TASK: Filter the entries below, keeping only lines with the word "media".

PROVIDED DATA:
+++

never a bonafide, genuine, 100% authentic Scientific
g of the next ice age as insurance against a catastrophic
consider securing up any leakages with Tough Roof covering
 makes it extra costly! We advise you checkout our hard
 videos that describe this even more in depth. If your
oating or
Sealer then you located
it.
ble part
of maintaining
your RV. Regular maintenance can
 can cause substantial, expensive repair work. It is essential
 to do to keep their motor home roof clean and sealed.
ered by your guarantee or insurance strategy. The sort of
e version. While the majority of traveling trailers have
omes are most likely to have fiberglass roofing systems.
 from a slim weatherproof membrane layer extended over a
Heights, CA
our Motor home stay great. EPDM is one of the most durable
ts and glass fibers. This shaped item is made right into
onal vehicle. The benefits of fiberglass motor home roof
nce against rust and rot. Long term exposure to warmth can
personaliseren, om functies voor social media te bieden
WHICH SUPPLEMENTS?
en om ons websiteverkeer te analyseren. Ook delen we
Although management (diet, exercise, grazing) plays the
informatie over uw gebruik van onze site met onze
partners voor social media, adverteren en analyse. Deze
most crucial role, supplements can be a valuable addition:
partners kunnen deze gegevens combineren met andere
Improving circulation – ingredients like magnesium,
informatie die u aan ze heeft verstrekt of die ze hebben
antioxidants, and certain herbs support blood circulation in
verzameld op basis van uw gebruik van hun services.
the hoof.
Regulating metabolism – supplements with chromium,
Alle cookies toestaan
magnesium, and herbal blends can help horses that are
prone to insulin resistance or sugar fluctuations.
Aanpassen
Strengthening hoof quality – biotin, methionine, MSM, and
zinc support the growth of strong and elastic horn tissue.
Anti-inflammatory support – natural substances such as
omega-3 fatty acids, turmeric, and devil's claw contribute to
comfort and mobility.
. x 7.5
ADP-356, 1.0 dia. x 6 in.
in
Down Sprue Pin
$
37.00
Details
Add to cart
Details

+++

WRITTEN ANSWER:
personaliseren, om functies voor social media te bieden
partners voor social media, adverteren en analyse. Deze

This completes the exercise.